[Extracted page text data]

##############################

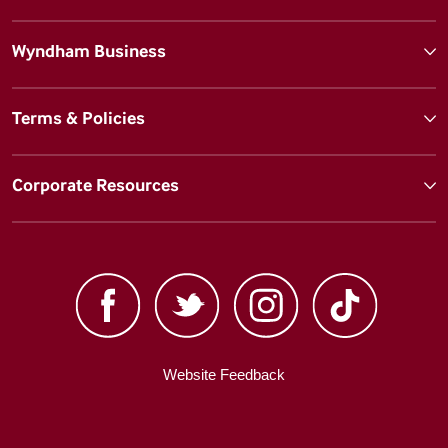
Wyndham Business
Terms & Policies
Corporate Resources
Website Feedback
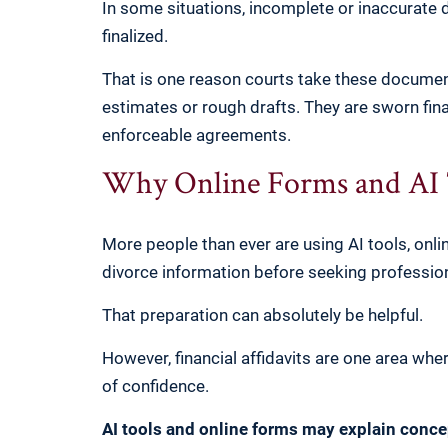
In some situations, incomplete or inaccurate 
finalized.
That is one reason courts take these document
estimates or rough drafts. They are sworn fina
enforceable agreements.
Why Online Forms and AI T
More people than ever are using AI tools, onli
divorce information before seeking professio
That preparation can absolutely be helpful.
However, financial affidavits are one area whe
of confidence.
AI tools and online forms may explain conce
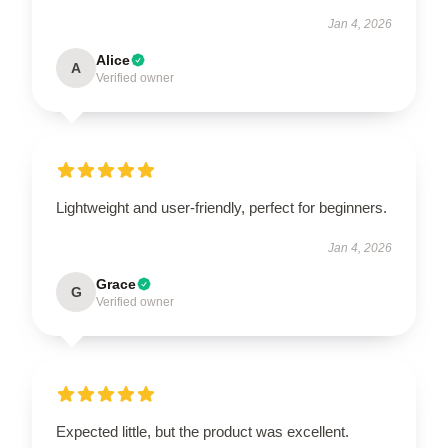
Jan 4, 2026
Alice
A
Verified owner
Lightweight and user-friendly, perfect for beginners.
Jan 4, 2026
Grace
G
Verified owner
Expected little, but the product was excellent.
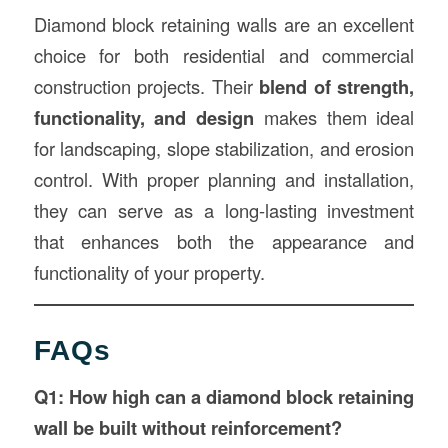
Diamond block retaining walls are an excellent
choice for both residential and commercial
construction projects. Their
blend of strength,
functionality, and design
makes them ideal
for landscaping, slope stabilization, and erosion
control. With proper planning and installation,
they can serve as a long-lasting investment
that enhances both the appearance and
functionality of your property.
FAQs
Q1: How high can a diamond block retaining
wall be built without reinforcement?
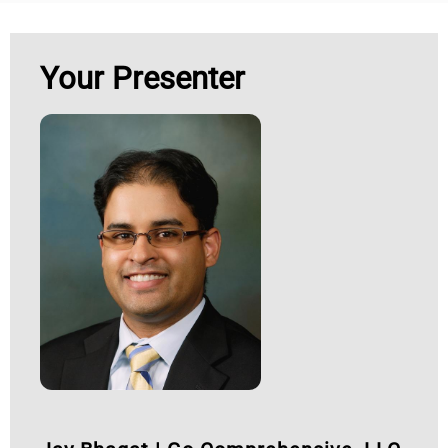
Your Presenter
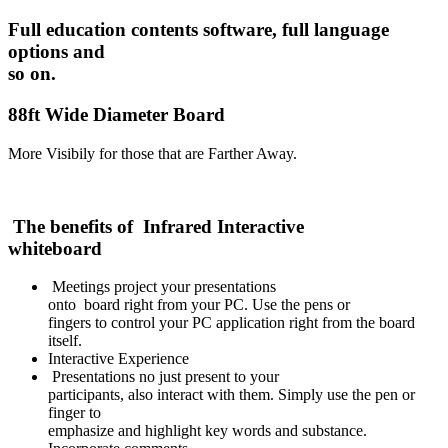
Full education contents software, full language
options and
so on.
88ft Wide Diameter Board
More Visibily for those that are Farther Away.
The benefits of Infrared Interactive
whiteboard
Meetings project your presentations
onto board right from your PC. Use the pens or
fingers to control your PC application right from the board
itself.
Interactive Experience
Presentations no just present to your
participants, also interact with them. Simply use the pen or
finger to
emphasize and highlight key words and substance.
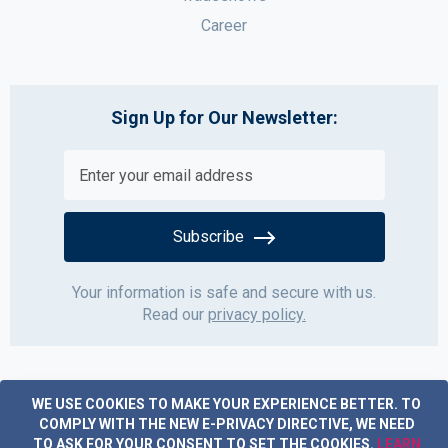
Career
Sign Up for Our Newsletter:
Subscribe
Your information is safe and secure with us.
Read our
privacy policy.
WE USE COOKIES TO MAKE YOUR EXPERIENCE BETTER.
TO
COMPLY WITH THE NEW E-PRIVACY DIRECTIVE, WE NEED
TO ASK FOR YOUR CONSENT TO SET THE COOKIES.
LEARN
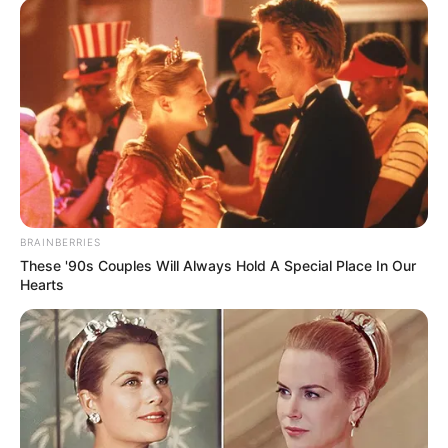
BRAINBERRIES
These '90s Couples Will Always Hold A Special Place In Our
Hearts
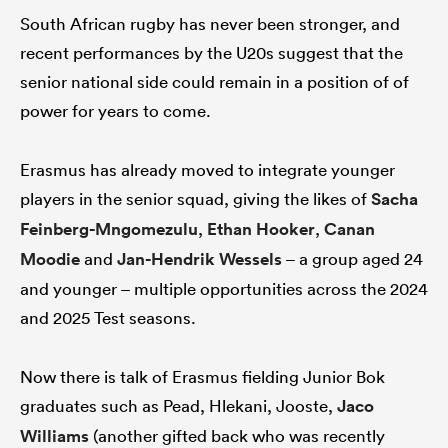
South African rugby has never been stronger, and
recent performances by the U20s suggest that the
senior national side could remain in a position of of
power for years to come.
Erasmus has already moved to integrate younger
players in the senior squad, giving the likes of
Sacha
Feinberg-Mngomezulu
,
Ethan Hooker
,
Canan
Moodie
and
Jan-Hendrik Wessels
– a group aged 24
and younger – multiple opportunities across the 2024
and 2025 Test seasons.
Now there is talk of Erasmus fielding Junior Bok
graduates such as Pead, Hlekani, Jooste,
Jaco
Williams
(another gifted back who was recently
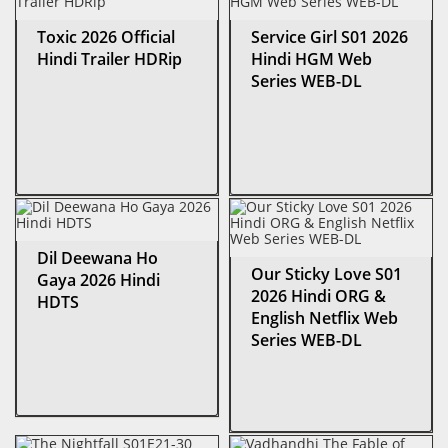
Toxic 2026 Official
Service Girl S01 2026
Hindi Trailer HDRip
Hindi HGM Web
Series WEB-DL
Dil Deewana Ho
Our Sticky Love S01
Gaya 2026 Hindi
2026 Hindi ORG &
HDTS
English Netflix Web
Series WEB-DL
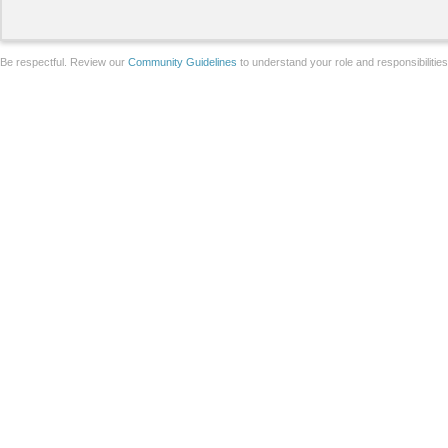
Be respectful. Review our
Community Guidelines
to understand your role and responsibilitie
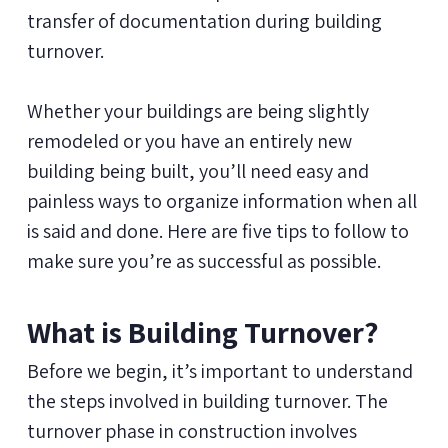
transfer of documentation during building
turnover.
Whether your buildings are being slightly
remodeled or you have an entirely new
building being built, you’ll need easy and
painless ways to organize information when all
is said and done. Here are five tips to follow to
make sure you’re as successful as possible.
What is Building Turnover?
Before we begin, it’s important to understand
the steps involved in building turnover. The
turnover phase in construction involves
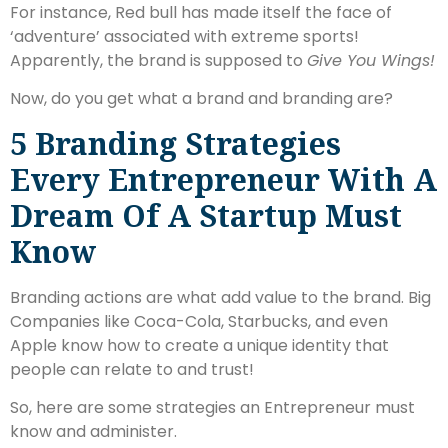
For instance, Red bull has made itself the face of
‘adventure’ associated with extreme sports!
Apparently, the brand is supposed to
Give You Wings!
Now, do you get what a brand and branding are?
5 Branding Strategies
Every Entrepreneur With A
Dream Of A Startup Must
Know
Branding actions are what add value to the brand. Big
Companies like Coca-Cola, Starbucks, and even
Apple know how to create a unique identity that
people can relate to and trust!
So, here are some strategies an Entrepreneur must
know and administer.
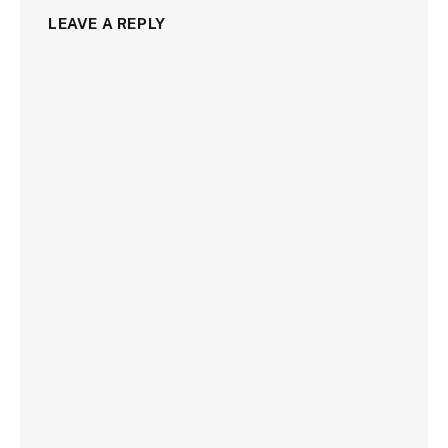
LEAVE A REPLY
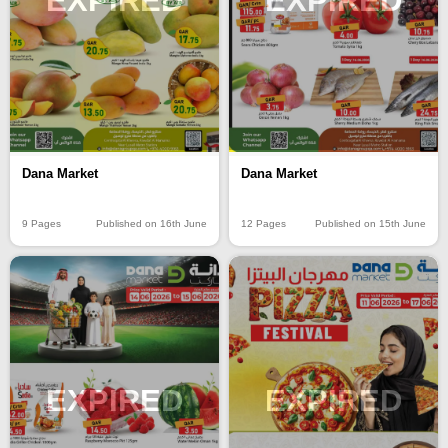
EXPIRED
EXPIRED
Dana Market
Dana Market
9 Pages
Published on 16th June
12 Pages
Published on 15th June
EXPIRED
EXPIRED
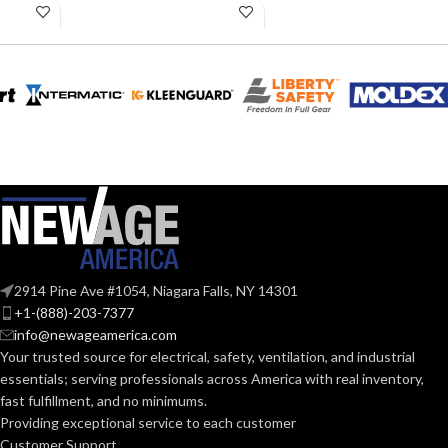
LENGTH:
LENGTH:
10.31 inches
inches
AVAILABLE
AVAILABLE
6
,
7
,
8
,
9
,
10
,
6
,
7
,
8
,
9
,
10
,
11
11
,
12
SIZES:
SIZES:
Grey
Black
COATING COLOR:
COATING COLOR:
COATING
COATING
Foam
Foam
Nitrile
Nitrile
MATERIAL:
MATERIAL:
2914 Pine Ave #1054, Niagara Falls, NY 14301
Knitted
Knitted
CONSTRUCTION:
CONSTRUCTION:
+1-(888)-203-7377
info@newageamerica.com
Your trusted source for electrical, safety, ventilation, and industrial
Knitwrist
Knitwrist
CUFF STYLE:
CUFF STYLE:
essentials; serving
professionals across America with real inventory,
fast fulfillment, and no minimums.
Providing exceptional service to each customer
Palm Coated
Palm Coated
FINISHING:
FINISHING:
Customer Support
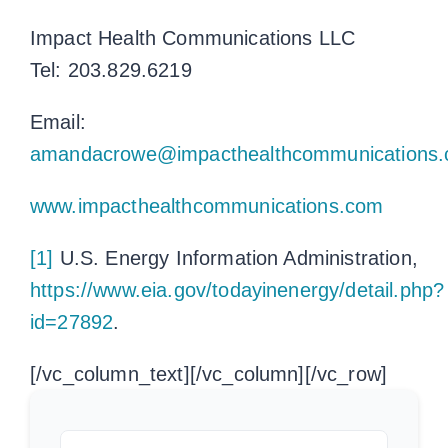
Impact Health Communications LLC
Tel: 203.829.6219
Email:
amandacrowe@impacthealthcommunications
www.impacthealthcommunications.com
[1]
U.S. Energy Information Administration,
https://www.eia.gov/todayinenergy/detail.php?
id=27892
.
[/vc_column_text][/vc_column][/vc_row]
Search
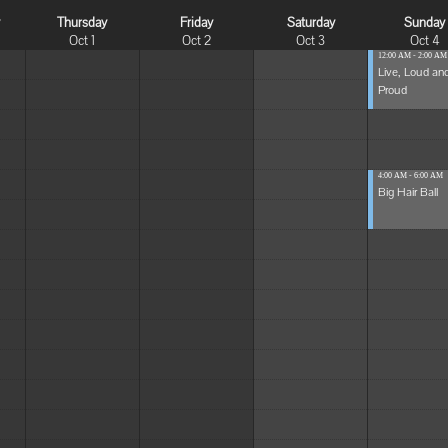
y
Thursday
Friday
Saturday
Sunday
Oct 1
Oct 2
Oct 3
Oct 4
12:00 AM - 2:00 AM
Live, Loud an
Proud
4:00 AM - 6:00 AM
Big Hair Ball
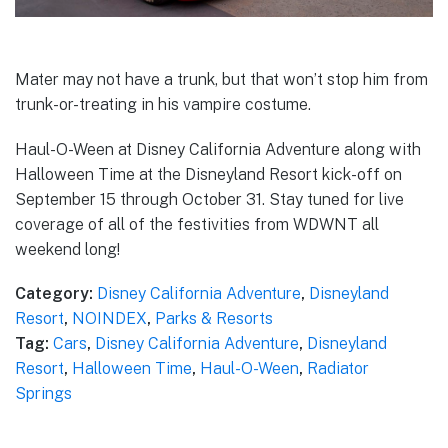
Mater may not have a trunk, but that won’t stop him from
trunk-or-treating in his vampire costume.
Haul-O-Ween at Disney California Adventure along with
Halloween Time at the Disneyland Resort kick-off on
September 15 through October 31. Stay tuned for live
coverage of all of the festivities from WDWNT all
weekend long!
Category:
Disney California Adventure
,
Disneyland
Resort
,
NOINDEX
,
Parks & Resorts
Tag:
Cars
,
Disney California Adventure
,
Disneyland
Resort
,
Halloween Time
,
Haul-O-Ween
,
Radiator
Springs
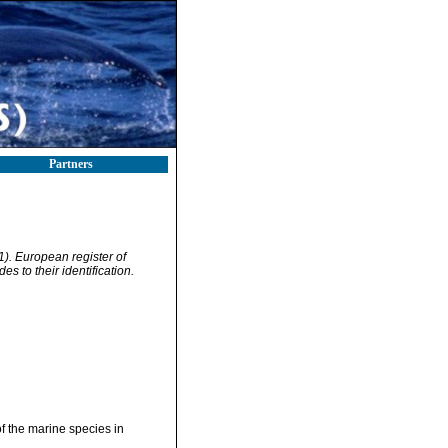
Partners
01). European register of
s to their identification.
of the marine species in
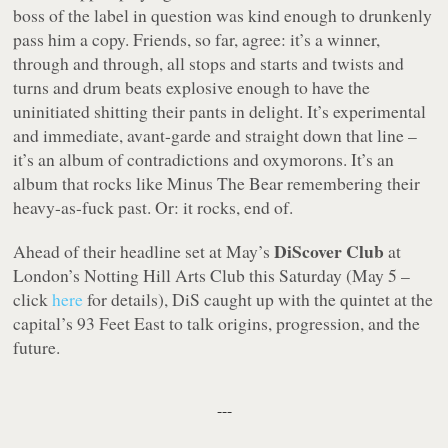
boss of the label in question was kind enough to drunkenly
pass him a copy. Friends, so far, agree: it’s a winner,
through and through, all stops and starts and twists and
turns and drum beats explosive enough to have the
uninitiated shitting their pants in delight. It’s experimental
and immediate, avant-garde and straight down that line –
it’s an album of contradictions and oxymorons. It’s an
album that rocks like Minus The Bear remembering their
heavy-as-fuck past. Or: it rocks, end of.
DiScover Club
Ahead of their headline set at May’s
at
London’s Notting Hill Arts Club this Saturday (May 5 –
click
here
for details), DiS caught up with the quintet at the
capital’s 93 Feet East to talk origins, progression, and the
future.
---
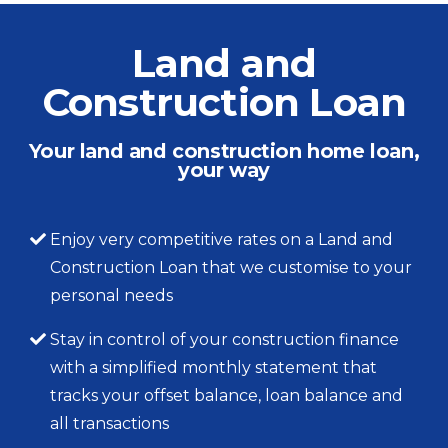
Land and
Construction Loan
Your land and construction home loan,
your way
Enjoy very competitive rates on a Land and
Construction Loan that we customise to your
personal needs
Stay in control of your construction finance
with a simplified monthly statement that
tracks your offset balance, loan balance and
all transactions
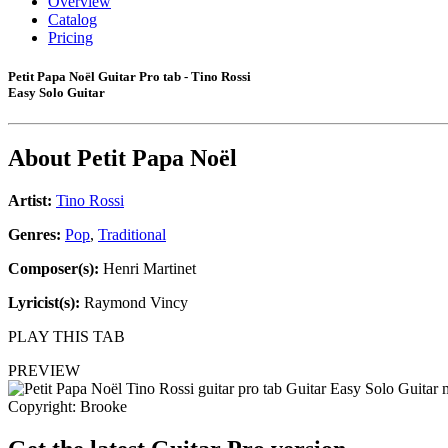
Overview
Catalog
Pricing
Petit Papa Noël Guitar Pro tab - Tino Rossi
Easy Solo Guitar
About
Petit Papa Noël
Artist:
Tino Rossi
Genres:
Pop
,
Traditional
Composer(s):
Henri Martinet
Lyricist(s):
Raymond Vincy
PLAY THIS TAB
PREVIEW
Copyright: Brooke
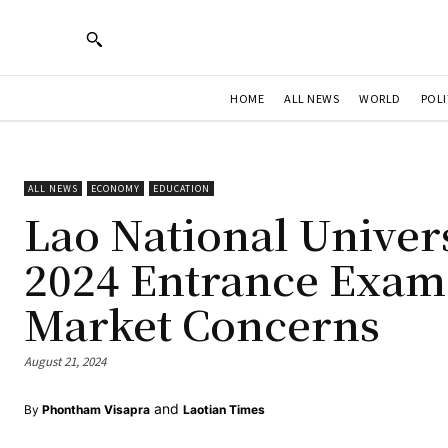
HOME
ALL NEWS
WORLD
POLI
ALL NEWS
ECONOMY
EDUCATION
Lao National Univer
2024 Entrance Exam
Market Concerns
August 21, 2024
and
By
Phontham Visapra
Laotian Times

##############################

Tell how many lines of the data above hold the string "itself". Give only the number.

COMPLETED EXERCISE
2